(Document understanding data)
———

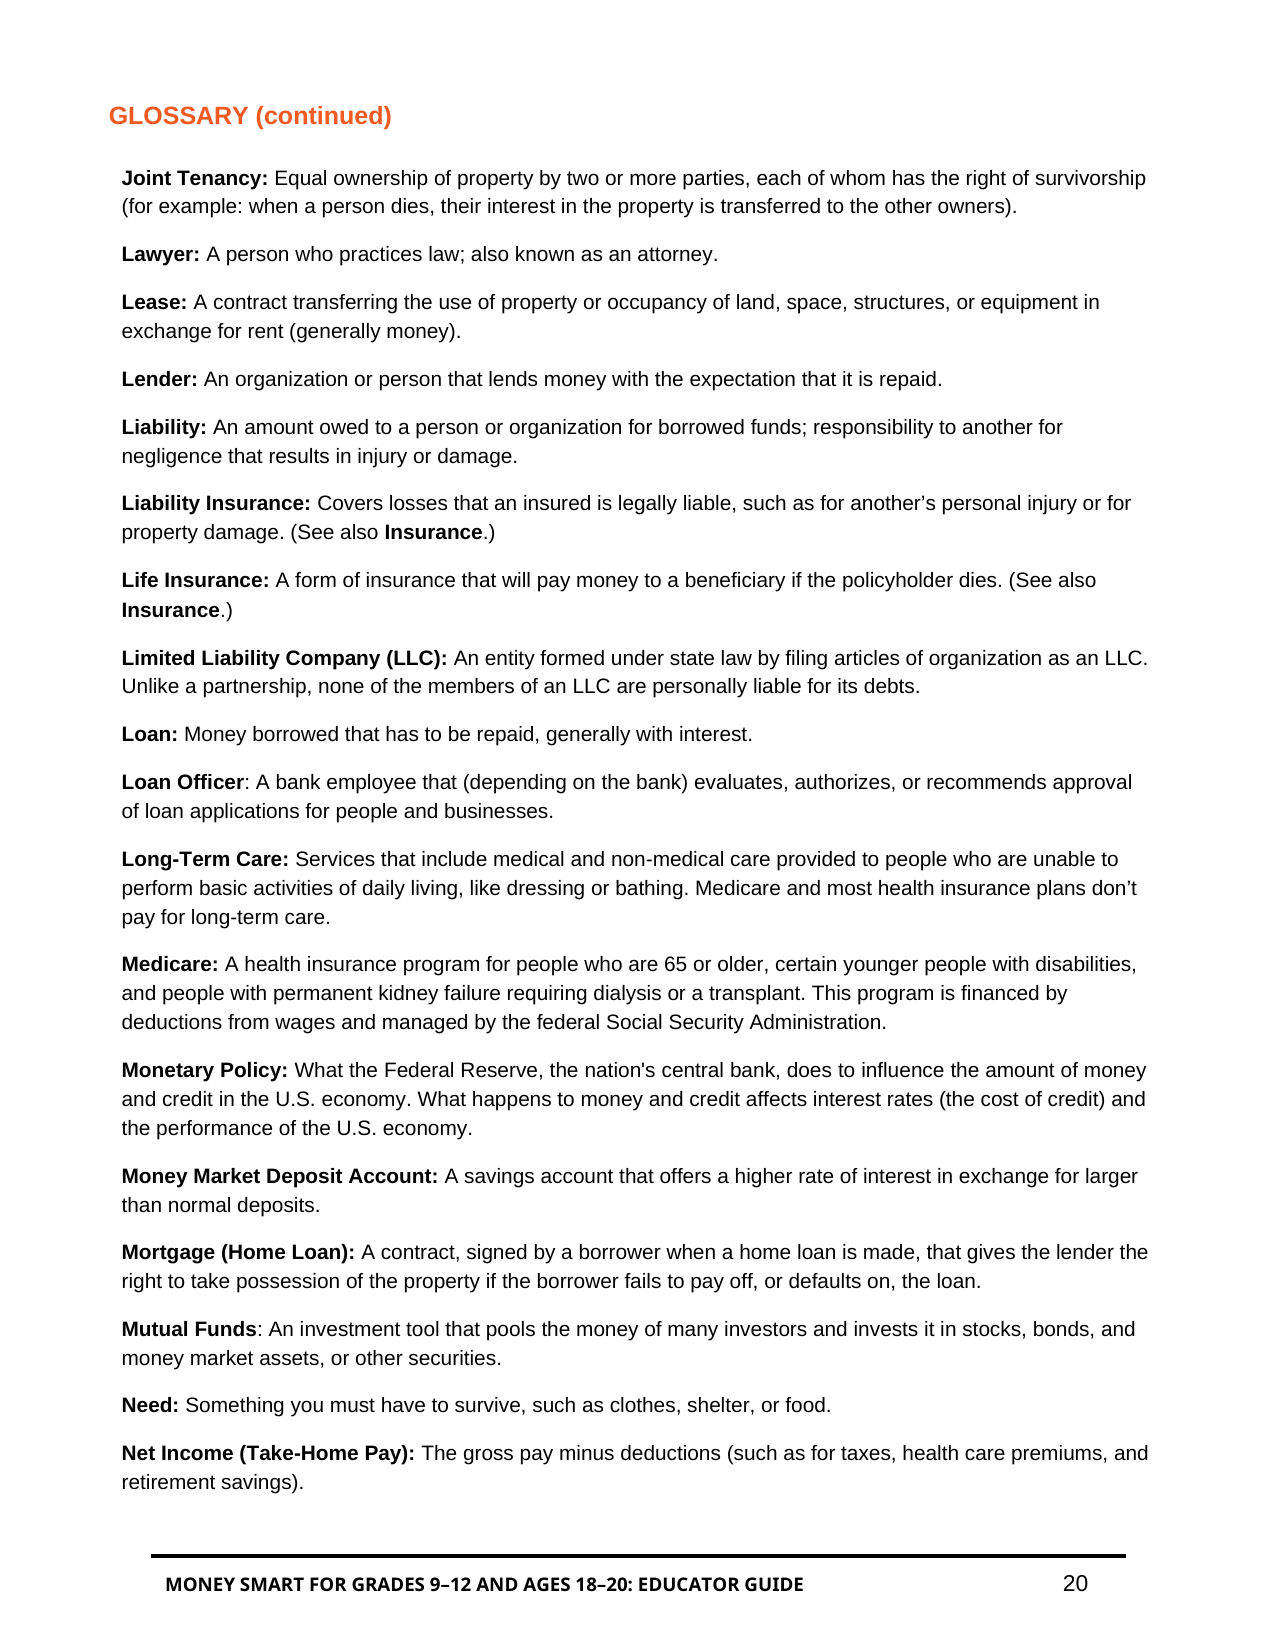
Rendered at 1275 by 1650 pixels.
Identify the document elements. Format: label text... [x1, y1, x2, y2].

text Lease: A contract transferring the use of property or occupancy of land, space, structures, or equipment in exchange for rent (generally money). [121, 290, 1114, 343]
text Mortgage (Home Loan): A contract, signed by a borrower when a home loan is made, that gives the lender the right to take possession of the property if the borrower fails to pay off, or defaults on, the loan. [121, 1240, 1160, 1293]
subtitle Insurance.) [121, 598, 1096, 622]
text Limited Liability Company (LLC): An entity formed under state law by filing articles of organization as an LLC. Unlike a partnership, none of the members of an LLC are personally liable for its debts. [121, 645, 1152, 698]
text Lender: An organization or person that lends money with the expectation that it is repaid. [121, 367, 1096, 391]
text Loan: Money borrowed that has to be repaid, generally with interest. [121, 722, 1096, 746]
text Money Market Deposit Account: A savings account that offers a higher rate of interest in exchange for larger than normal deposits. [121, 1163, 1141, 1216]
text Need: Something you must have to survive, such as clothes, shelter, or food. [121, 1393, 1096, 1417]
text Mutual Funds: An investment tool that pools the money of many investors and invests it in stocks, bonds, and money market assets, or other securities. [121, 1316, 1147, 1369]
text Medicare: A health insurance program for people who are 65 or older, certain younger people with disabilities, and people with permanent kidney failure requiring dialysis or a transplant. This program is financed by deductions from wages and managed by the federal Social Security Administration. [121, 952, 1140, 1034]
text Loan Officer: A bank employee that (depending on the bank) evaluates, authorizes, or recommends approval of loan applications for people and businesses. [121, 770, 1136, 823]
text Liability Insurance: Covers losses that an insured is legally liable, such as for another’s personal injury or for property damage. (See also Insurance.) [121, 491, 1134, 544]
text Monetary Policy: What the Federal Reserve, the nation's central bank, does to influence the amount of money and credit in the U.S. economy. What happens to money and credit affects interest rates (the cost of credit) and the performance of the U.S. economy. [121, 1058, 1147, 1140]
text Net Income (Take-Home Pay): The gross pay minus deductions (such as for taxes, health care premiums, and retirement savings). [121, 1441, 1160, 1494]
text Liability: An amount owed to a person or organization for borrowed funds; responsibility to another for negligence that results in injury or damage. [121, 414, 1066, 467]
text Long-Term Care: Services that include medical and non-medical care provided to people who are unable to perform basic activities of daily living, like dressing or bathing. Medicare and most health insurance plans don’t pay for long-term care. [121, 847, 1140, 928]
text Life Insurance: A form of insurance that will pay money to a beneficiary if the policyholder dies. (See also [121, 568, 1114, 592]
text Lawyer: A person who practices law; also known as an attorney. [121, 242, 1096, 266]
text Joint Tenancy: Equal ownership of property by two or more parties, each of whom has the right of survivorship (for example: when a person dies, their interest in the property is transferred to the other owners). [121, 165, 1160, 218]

———

• TASK GOAL:
Nothing but the records, repeated exactly and stripped of pictures, should appear in the answer.

• RESPONSE TO THIS EXERCISE:
Rendered at 1275 by 1650 pixels.
Identify the document elements. Format: label text... [x1, y1, x2, y2].

text Lease: A contract transferring the use of property or occupancy of land, space, structures, or equipment in exchange for rent (generally money). [121, 290, 1114, 343]
text Mortgage (Home Loan): A contract, signed by a borrower when a home loan is made, that gives the lender the right to take possession of the property if the borrower fails to pay off, or defaults on, the loan. [121, 1240, 1160, 1293]
subtitle Insurance.) [121, 598, 1096, 622]
text Limited Liability Company (LLC): An entity formed under state law by filing articles of organization as an LLC. Unlike a partnership, none of the members of an LLC are personally liable for its debts. [121, 645, 1152, 698]
text Lender: An organization or person that lends money with the expectation that it is repaid. [121, 367, 1096, 391]
text Loan: Money borrowed that has to be repaid, generally with interest. [121, 722, 1096, 746]
text Money Market Deposit Account: A savings account that offers a higher rate of interest in exchange for larger than normal deposits. [121, 1163, 1141, 1216]
text Need: Something you must have to survive, such as clothes, shelter, or food. [121, 1393, 1096, 1417]
text Mutual Funds: An investment tool that pools the money of many investors and invests it in stocks, bonds, and money market assets, or other securities. [121, 1316, 1147, 1369]
text Medicare: A health insurance program for people who are 65 or older, certain younger people with disabilities, and people with permanent kidney failure requiring dialysis or a transplant. This program is financed by deductions from wages and managed by the federal Social Security Administration. [121, 952, 1140, 1034]
text Loan Officer: A bank employee that (depending on the bank) evaluates, authorizes, or recommends approval of loan applications for people and businesses. [121, 770, 1136, 823]
text Liability Insurance: Covers losses that an insured is legally liable, such as for another’s personal injury or for property damage. (See also Insurance.) [121, 491, 1134, 544]
text Monetary Policy: What the Federal Reserve, the nation's central bank, does to influence the amount of money and credit in the U.S. economy. What happens to money and credit affects interest rates (the cost of credit) and the performance of the U.S. economy. [121, 1058, 1147, 1140]
text Net Income (Take-Home Pay): The gross pay minus deductions (such as for taxes, health care premiums, and retirement savings). [121, 1441, 1160, 1494]
text Liability: An amount owed to a person or organization for borrowed funds; responsibility to another for negligence that results in injury or damage. [121, 414, 1066, 467]
text Long-Term Care: Services that include medical and non-medical care provided to people who are unable to perform basic activities of daily living, like dressing or bathing. Medicare and most health insurance plans don’t pay for long-term care. [121, 847, 1140, 928]
text Life Insurance: A form of insurance that will pay money to a beneficiary if the policyholder dies. (See also [121, 568, 1114, 592]
text Lawyer: A person who practices law; also known as an attorney. [121, 242, 1096, 266]
text Joint Tenancy: Equal ownership of property by two or more parties, each of whom has the right of survivorship (for example: when a person dies, their interest in the property is transferred to the other owners). [121, 165, 1160, 218]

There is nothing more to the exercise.